The invitation

Beechcraft

Imagine if Bill Gates walked into a public square one day and said, “Anyone who wants to come to my house, follow me.”

Now imagine that a homeless man is passing by with all his worldly possessions in a shopping cart.

He immediately lets go of the shopping cart—which rolls a bit further—and rushes towards Bill Gates.

Bill Gates doesn’t look upset or horrified.  Instead, he just nods and begins walking back to his jet with the homeless man, and all the others who want to see Bill Gates’ home, following him.  Can you imagine that happening?

But this is nothing compared to what Jesus did!  The Son of God, with infinite majesty, power, and resources, invites the homeless, the working class, and the wealthy, to come to Him for salvation, and even the rabble of His day!

I don’t think you or I should hold your breath for Bill Gates to fly his jet to our city and invite us to come to his island for dinner.

But in the middle of a great big feast, Jesus really, actually stands up and makes an invitation for anyone who wants to be fulfilled to come to Him.  He invites you and I, all of us–the ‘winners’ and the ‘losers’, the wardens and the prisoners, the stockbrokers and the bankrupt–to His house!

Wow!

On the last and greatest day of the Feast, Jesus stood and said in a loud voice, “If anyone is thirsty, let him come to me and drink. Whoever believes in me, as the Scripture has said, streams of living water will flow from within him.” By this he meant the Spirit, whom those who believed in him were later to receive. Up to that time the Spirit had not been given, since Jesus had not yet been glorified. (John 7:37-39, NIV)

“Don’t let your hearts be troubled.

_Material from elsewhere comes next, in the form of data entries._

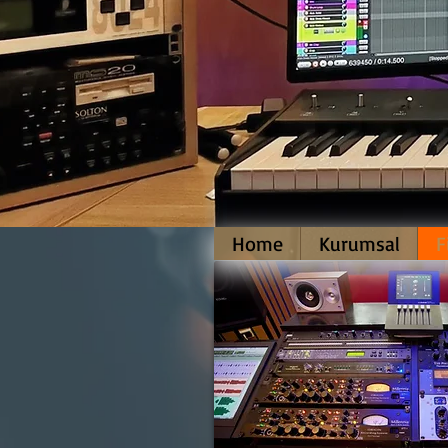
Home
Kurumsal
F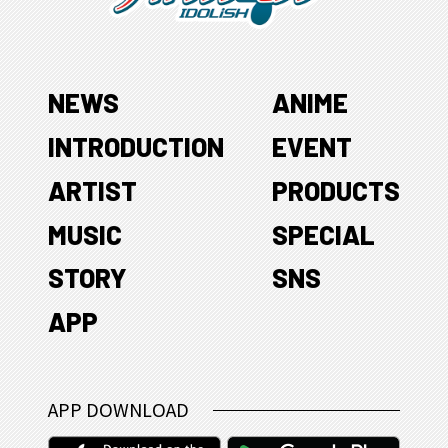
NEWS
ANIME
INTRODUCTION
EVENT
ARTIST
PRODUCTS
MUSIC
SPECIAL
STORY
SNS
APP
APP DOWNLOAD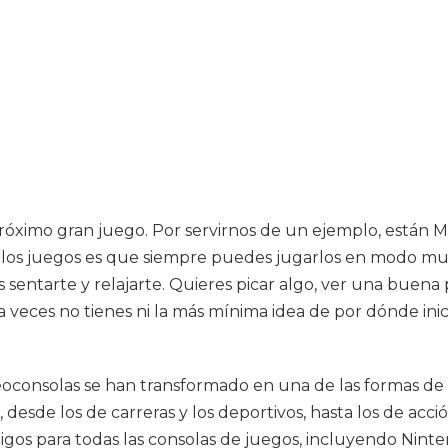
ximo gran juego. Por servirnos de un ejemplo, están Mar
los juegos es que siempre puedes jugarlos en modo mu
es sentarte y relajarte. Quieres picar algo, ver una bue
 veces no tienes ni la más mínima idea de por dónde inic
deoconsolas se han transformado en una de las formas d
esde los de carreras y los deportivos, hasta los de acció
digos para todas las consolas de juegos, incluyendo Nin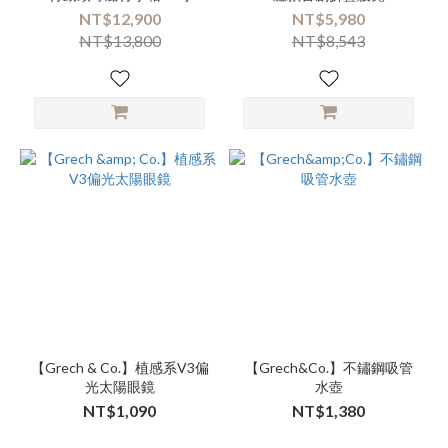
NT$12,900
NT$5,980
NT$13,800
NT$8,543
【Grech & Co.】植感系V3偏
【Grech&Co.】不鏽鋼吸管
光太陽眼鏡
水壺
NT$1,090
NT$1,380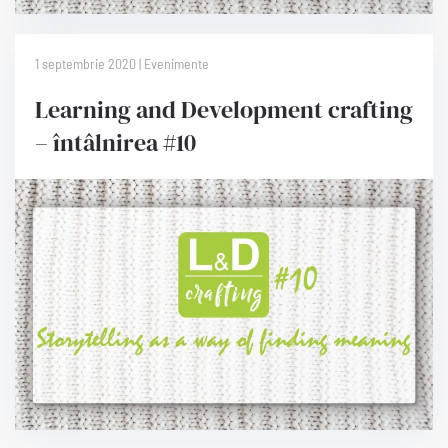
1 septembrie 2020 | Evenimente
Learning and Development crafting
– întâlnirea #10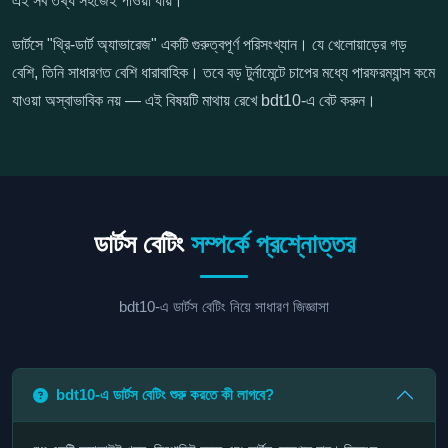
এই সব তথ্য সহজেই পাওয়া যায়।
ডার্টসে "থ্রি-ডার্ট অ্যাভারেজ" একটি গুরুত্বপূর্ণ পরিসংখ্যান। যে খেলোয়াড়ের গড়
বেশি, তিনি সাধারণত বেশি ধারাবাহিক। তবে বড় টুর্নামেন্টে চাপের মধ্যে পারফরম্যান্স কমে
যাওয়া অস্বাভাবিক নয় — এই বিষয়টি মাথায় রেখে bdt10-এ বেট করুন।
ডার্টস বেটিং
সম্পর্কে প্রশ্নোত্তর
bdt10-এ ডার্টস বেটিং নিয়ে সাধারণ জিজ্ঞাসা
bdt10-এ ডার্টস বেটিং শুরু করতে কী লাগবে?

Trust in God, and trust also in me. There is more than enough room in my Father’s home. If this were not so, would I have told you that I am going to prepare a place for you? When everything is ready, I will come and get you, so that you will always be with me where I am. And you know the way to where I am going.”

“No, we don’t know, Lord,” Thomas said. “We have no idea where you are going, so how can we know the way?”

Jesus told him, “I am the way, the truth, and the life. No one can come to the Father except through me. If you had really known me, you would know who my Father is. From now on, you do know him and have seen him!” (John 14:1-7, NLT)

His Specialty

“We have a God who specializes in resurrection.”

–Heard on 88.1, Word FM (Harrisburg, PA)

But whatever gain I had, I counted as loss for the sake of Christ. Indeed, I count everything as loss because of the surpassing worth of knowing Christ Jesus my Lord. For his sake I have suffered the loss of all things and count them as rubbish, in order that I may gain Christ and be found in him, not having a righteousness of my own that comes from the law, but that which comes through faith in Christ, the righteousness from God that depends on faith— that I may know him and the power of his resurrection, and may share his sufferings, becoming like him in his death, that by any means possible I may attain the resurrection from the dead.

Not that I have already obtained this or am already perfect, but I press on to make it my own, because Christ Jesus has made me his own.(Philippians 3:7-12, ESV)

Published in: on July 10, 2013 at 9:27 pm  Leave a Comment  
Tags:

Isaiah 53:4a

Surely he took up our infirmities

(Isaiah 53:4a, NIV)

In the song No Matter What, Kerrie Roberts sings,

Before a heartache ever touches my life

It has to go through Your hands.

Not only does it go through His hands, but He took it up.

My father was diagnosed with ALS in December of 2002, but he wasn’t the first to carry his own disease.  Almost two thousand years earlier, Christ personally carried my father’s illness.  Not just the generic disease, but the personal manifestation in Don Kohler’s life.  Jesus knew my father’s suffering.  It isn’t just that He allowed my father to go through that disease, but that He intimately knew what my father experienced, because He experienced it, too.

The diagnosis of a terminal illness or failing organs feels like an uncarryable burden.  But the burden is always given to us secondhand.

We are not hiking up a mountain with a scout leader who divides among his team the heavy burdens.  Rather, we are hiking up a mountain with a scout leader who carries all our burdens–every backpack, every tent, every water bottle–up the hill, and only gives us our individual burdens to carry once we are up top.

It’s one thing for someone to load on my back an illness I feel I cannot bear and let me suffer with it alone.  It’s another thing to have Someone load on my back an illness I have already watched Him carry at the cross, and for Him to intimately accompany me through my short turn of carrying it.